Das Fest der Darstellung des Herrn (In praesentatione Domini) ist ein gesamtkirchliches Fest und liegt auf dem 2. Februar. Das ist der 40. Tag nach der Geburt des Herrn. Der 2. Februar ist außerdem der Tag des Geweihten Lebens. In Jerusalem wurde die Darstellung des Herrn mindestens seit Anfang des 5. Jahrhunderts gefeiert. In Rom wurde es um das Jahr 650 eingeführt. Gegenstand des Festes ist der Inhalt von Lk 2,22-40, wonach Jesus von seinen Eltern in den Tempel gebracht wird, wie es das Gesetz des Alten Bundes verlangt. Ebenso hält sich Maria an die Reinigungsvorschriften, die nach dem jüdischen Gesetz (Lev 12,6) für jede jüdische Mutter gelten. Dabei erweist sich, dass Jesus selbst der Herr des Tempels ist. Der greise Simeon erkennt in dem Kind den Messias, den Heilsbringer für Israel und die Heiden. Aber an sein Loblied schließt sich eine Weissagung an, wie auch schon im Alten Testament dem Messias und Gottesknecht zugleich Leiden und Verherrlichung vorausgesagt waren. Im Osten wurde die Darstellung als Fest der Begegnung des Herrn verstanden, wonach der Messias in seinem Tempel dem Gottesvolk des Alten Bundes, vertreten durch Simeon und Hanna, begegnet. Die Kerzenweihe und Lichterprozession kamen später hinzu. Seit der Liturgiereform von 1960 wird Mariä Lichtmess in der römischen Kirche wieder als Herrnfest gefeiert, als Fest der „Darstellung des Herrn“.

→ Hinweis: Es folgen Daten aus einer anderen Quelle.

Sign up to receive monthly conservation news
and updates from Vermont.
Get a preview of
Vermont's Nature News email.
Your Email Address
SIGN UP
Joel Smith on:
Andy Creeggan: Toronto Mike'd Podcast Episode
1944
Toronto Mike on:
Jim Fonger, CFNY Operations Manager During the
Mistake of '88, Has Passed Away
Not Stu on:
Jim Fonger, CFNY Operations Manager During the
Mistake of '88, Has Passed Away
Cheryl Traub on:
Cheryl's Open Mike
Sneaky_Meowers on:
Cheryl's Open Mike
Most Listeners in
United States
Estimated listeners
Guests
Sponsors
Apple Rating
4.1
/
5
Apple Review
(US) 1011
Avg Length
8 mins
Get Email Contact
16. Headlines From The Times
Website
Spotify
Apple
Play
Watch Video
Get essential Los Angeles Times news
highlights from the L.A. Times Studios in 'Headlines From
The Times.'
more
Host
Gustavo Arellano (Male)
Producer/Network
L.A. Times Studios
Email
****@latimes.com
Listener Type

Zu Beginn der Liturgie segnet der Priester die Kerzen. So wie Simeon Christus als das Licht zur Erleuchtung der Heiden geoffenbart wurde, so symbolisieren die Kerzen die Hoffnung, auf dem Weg des Glaubens zu jenem Licht zu kommen, „das nie erlischt“. Während der Lichterprozession kann der Lobgesang des Simeon gesungen werden.
Bis 1912 war das damalige Marienfest in Teilen des Deutschen Reiches noch arbeitsfreier Feiertag. Aufgrund der Verbindung mit dem Weihnachtsfest blieb der Christbaum früher bis Lichtmess in der Stube stehen, was heute kaum noch praktiziert wird. Bis weit ins 20. Jahrhundert hinein suchten gläubige Wöchnerinnen 40 Tage nach der Geburt eines Kindes eine Kirche auf, um sich segnen zu lassen.

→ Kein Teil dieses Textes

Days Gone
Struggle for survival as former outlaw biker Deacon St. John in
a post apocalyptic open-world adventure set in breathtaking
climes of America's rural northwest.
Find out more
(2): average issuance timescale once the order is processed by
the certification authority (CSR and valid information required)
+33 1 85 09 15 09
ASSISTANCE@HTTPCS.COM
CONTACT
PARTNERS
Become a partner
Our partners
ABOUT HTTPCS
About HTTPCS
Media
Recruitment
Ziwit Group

Maria Lichtmess war im bäuerlichen Jahr von großer Bedeutung. An diesem Tag bekamen die Knechte und Mägde ihren Jahreslohn ausbezahlt. Außer Geld gab es auch noch das „Zughör“, ein paar Schuhe, Pantoffeln und eventuell ein Sonntags- oder Werktagsgwand. Lichtmess war auch die Zeit, die Stelle zu wechseln („schlenkeln“). Anlässlich des folgenden Gedenktags des heiligen Blasius am 3. Februar wird in der Abendmesse zu Lichtmess häufig der Blasiussegen erteilt, wobei der Heilige um Schutz bei Halsschmerzen, -krankheiten und Husten angerufen wird.